Learn more about Cynet Response Orchestration.

FAQs

Why is an incident response plan important?

In the event of a cyberattack, data breach, or IT disruption, having a structured plan in place ensures that your team knows exactly what to do, who is responsible for what, and how to contain and recover from the incident. This minimizes damage, panic, stress, downtime, and data loss. Sometimes, an incident response plan is also a compliance requirement.

How do I use an incident response plan template effectively?

Start by selecting an incident response plan that aligns closely with your industry, size, and risk profile. Then, tailor it to your organization’s specific infrastructure, tools, and regulatory obligations. Involve stakeholders from IT, security, legal, HR, and executive leadership to ensure the plan is comprehensive and reflects real-world operational realities. Finally, conduct tabletop exercises regularly to reinforce familiarity and improve response time.

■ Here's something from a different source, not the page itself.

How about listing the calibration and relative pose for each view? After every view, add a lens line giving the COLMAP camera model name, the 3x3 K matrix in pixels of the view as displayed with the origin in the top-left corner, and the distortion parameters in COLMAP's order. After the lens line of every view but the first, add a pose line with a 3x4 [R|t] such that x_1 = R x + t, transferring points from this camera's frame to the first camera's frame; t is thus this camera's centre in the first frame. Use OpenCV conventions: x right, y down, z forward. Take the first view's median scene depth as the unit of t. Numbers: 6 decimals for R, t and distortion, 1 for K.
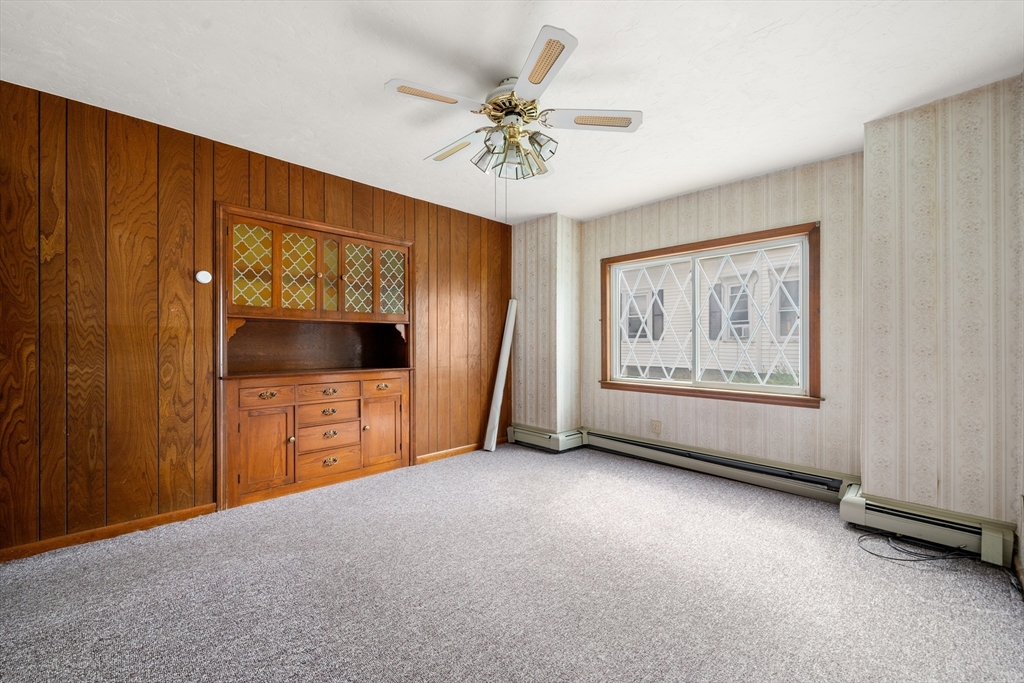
lens RADIAL K [[407.2, 0, 503.5], [0, 407.2, 342.9], [0, 0, 1]] dist [-0.002477, -0.000302]
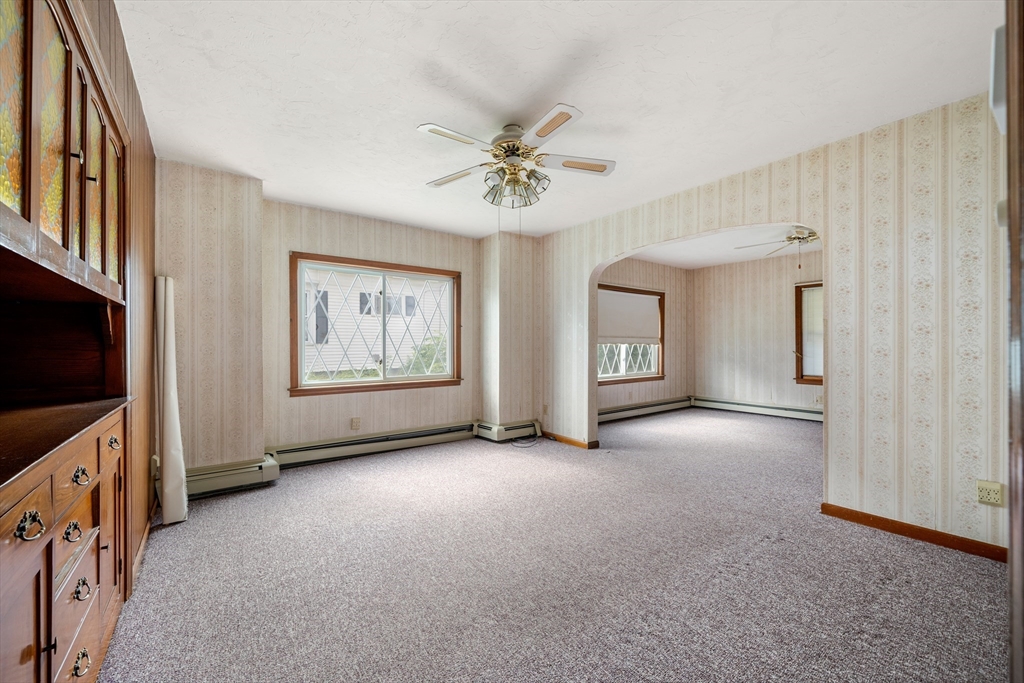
lens RADIAL K [[399.5, 0, 503.2], [0, 399.5, 344.1], [0, 0, 1]] dist [-0.001799, -0.000323]
pose [[0.122654, 0.005729, 0.992433, -0.690090], [0.004623, 0.999969, -0.006344, 0.004900], [-0.992439, 0.005366, 0.122624, 0.533403]]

Are there different templates for small businesses vs. enterprises?

Small business templates tend to focus on simplicity, affordability, and scalability. They often provide basic structures with fewer personnel roles, lighter documentation, and less reliance on complex tools or third-party integrations. Enterprise-grade templates are far more granular and complex. They account for distributed teams, multiple departments, regulatory nuances, extensive IT infrastructure, and the need for automation and integration with existing security stacks.

What is the difference between an incident response plan and a playbook?

An incident response plan is the overarching document that outlines your organization’s overall strategy and process for handling security incidents. A playbook dives into the “how” for specific incident types. For example, you might have separate playbooks for phishing, ransomware, insider threats, or data breaches.

Is it better to use a downloadable plan template or create one from scratch?

Starting with a downloadable template is the better approach, especially for teams that are creating their first incident response plan or lack the in-house expertise to build one from the ground up. Then, invest in refining it to make it your own.

How often should I update my incident response plan?

Your incident response plan should be reviewed and updated at least annually. More frequent updates are advisable if your organization is going through major changes. For example, if you adopt new technologies, restructure teams, onboard third-party vendors, or experience a significant incident, your plan should be immediately reassessed to reflect those changes.